====== TASK DATA

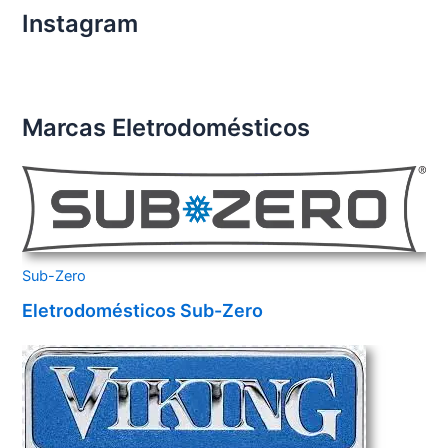
Instagram
Marcas Eletrodomésticos
Sub-Zero
Eletrodomésticos Sub-Zero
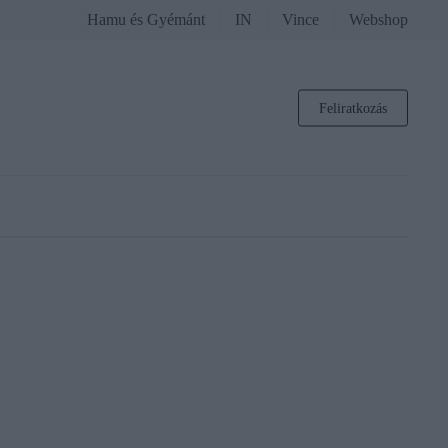
Hamu és Gyémánt
IN
Vince
Webshop
Feliratkozás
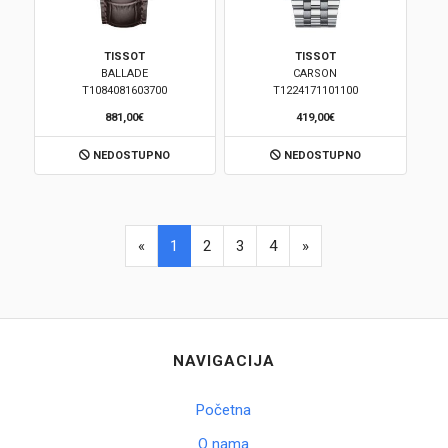
TISSOT
TISSOT
BALLADE
CARSON
T1084081603700
T1224171101100
881,00€
419,00€
NEDOSTUPNO
NEDOSTUPNO
«
1
2
3
4
»
NAVIGACIJA
Početna
O nama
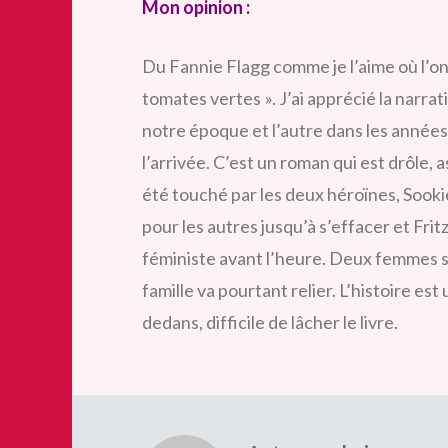
Mon opinion :
Du Fannie Flagg comme je l’aime où l’on
tomates vertes ». J’ai apprécié la narrat
notre époque et l’autre dans les années
l’arrivée. C’est un roman qui est drôle, a
été touché par les deux héroïnes, Sookie 
pour les autres jusqu’à s’effacer et Fritz
féministe avant l’heure. Deux femmes 
famille va pourtant relier. L’histoire es
dedans, difficile de lâcher le livre.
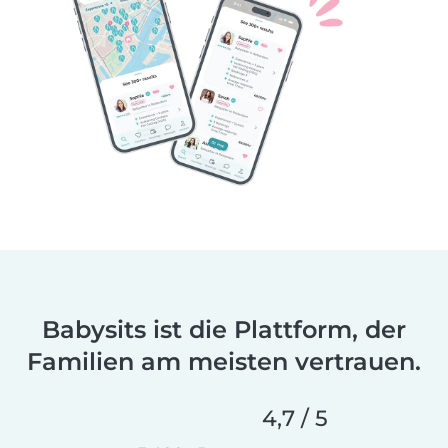
Babysits ist die Plattform, der
Familien am meisten vertrauen.
4,7 / 5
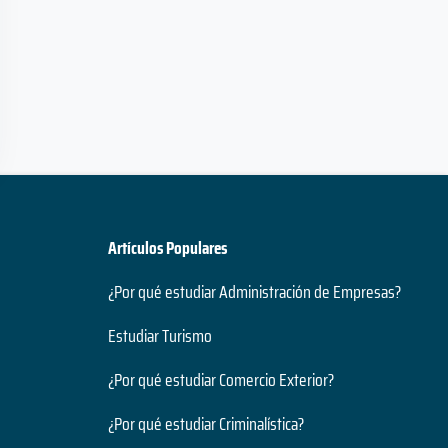
Artículos Populares
¿Por qué estudiar Administración de Empresas?
Estudiar Turismo
¿Por qué estudiar Comercio Exterior?
¿Por qué estudiar Criminalística?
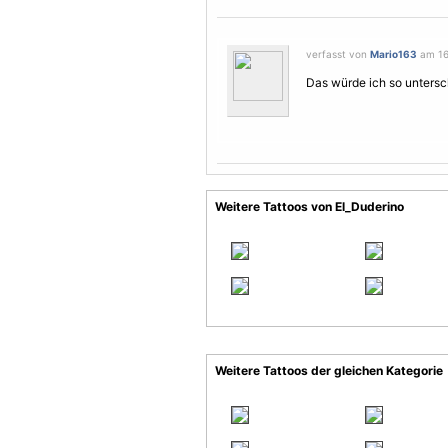
verfasst von
Mario163
am 16.
Das würde ich so unterschr
Weitere Tattoos von El_Duderino
Weitere Tattoos der gleichen Kategorie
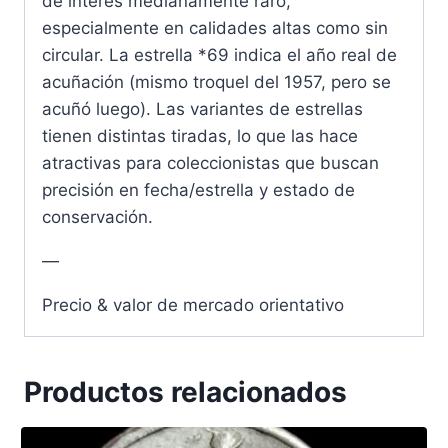
de interés medianamente raro,
especialmente en calidades altas como sin
circular. La estrella *69 indica el año real de
acuñación (mismo troquel del 1957, pero se
acuñó luego). Las variantes de estrellas
tienen distintas tiradas, lo que las hace
atractivas para coleccionistas que buscan
precisión en fecha/estrella y estado de
conservación.
—
Precio & valor de mercado orientativo
Productos relacionados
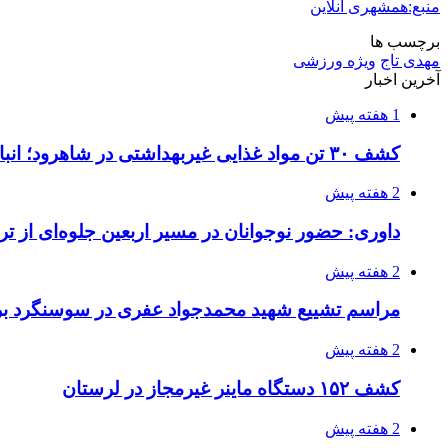
منبع:همشهری آنلاین
برچسب ها
مهدی تاج
ویژه ورزشی
آخرین اخبار
1 هفته پیش
کشف ۳۰ تن مواد غذایی غیربهداشتی در شاهرود؛ انبار پلمب شد
2 هفته پیش
داوری: حضور نوجوانان در مسیر اربعین جلوه‌ای از
2 هفته پیش
مراسم تشییع شهید محمدجواد عفری در سوسنگرد بر
2 هفته پیش
کشف ۱۵۲ دستگاه ماینر غیرمجاز در لرستان
2 هفته پیش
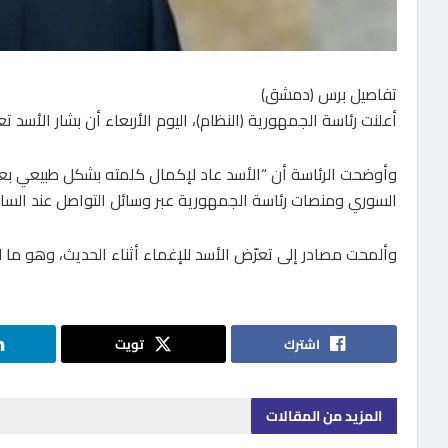
تفاصيل برس (دمشق)
أعلنت رئاسة الجمهورية (النظام)، اليوم الأربعاء أن بشار الأس
وأوضحت الرئاسة أن “الأسد عاد لإكمال كلمته بشكل طبيعي بع
السوري ومنصات رئاسة الجمهورية عبر وسائل التواصل عند الس
وألمحت مصادر إلى تعرّض الأسد للإغماء أثناء الحديث، وهو ما ل
اشترك
تويت
المزيد
من المقالات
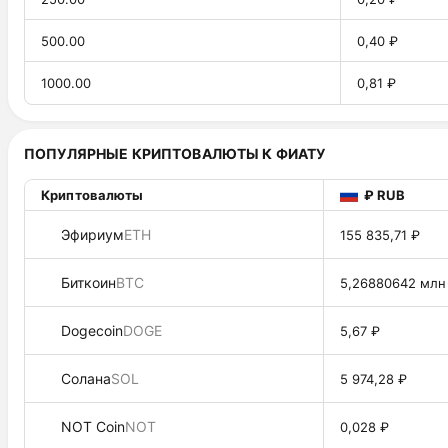
500.00
0,40 ₽
1000.00
0,81 ₽
ПОПУЛЯРНЫЕ КРИПТОВАЛЮТЫ К ФИАТУ
Криптовалюты
₽ RUB
Эфириум
ETH
155 835,71 ₽
Биткоин
BTC
5,26880642 млн
Dogecoin
DOGE
5,67 ₽
Солана
SOL
5 974,28 ₽
NOT Coin
NOT
0,028 ₽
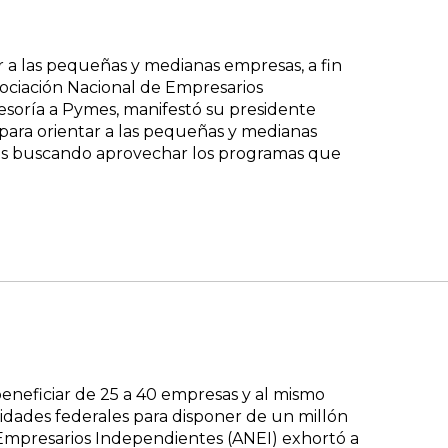
 a las pequeñas y medianas empresas, a fin
ociación Nacional de Empresarios
soría a Pymes, manifestó su presidente
ara orientar a las pequeñas y medianas
mos buscando aprovechar los programas que
eneficiar de 25 a 40 empresas y al mismo
idades federales para disponer de un millón
 Empresarios Independientes (ANEI) exhortó a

============

## [ASSIGNMENT]
Using the records above, please repeat the line with "a las pequeñas y medianas empresas, a fin" and every line after it exactly, and give no other text.

## [EXERCISE ANSWER]
 a las pequeñas y medianas empresas, a fin
ociación Nacional de Empresarios
soría a Pymes, manifestó su presidente
ara orientar a las pequeñas y medianas
mos buscando aprovechar los programas que
eneficiar de 25 a 40 empresas y al mismo
idades federales para disponer de un millón
 Empresarios Independientes (ANEI) exhortó a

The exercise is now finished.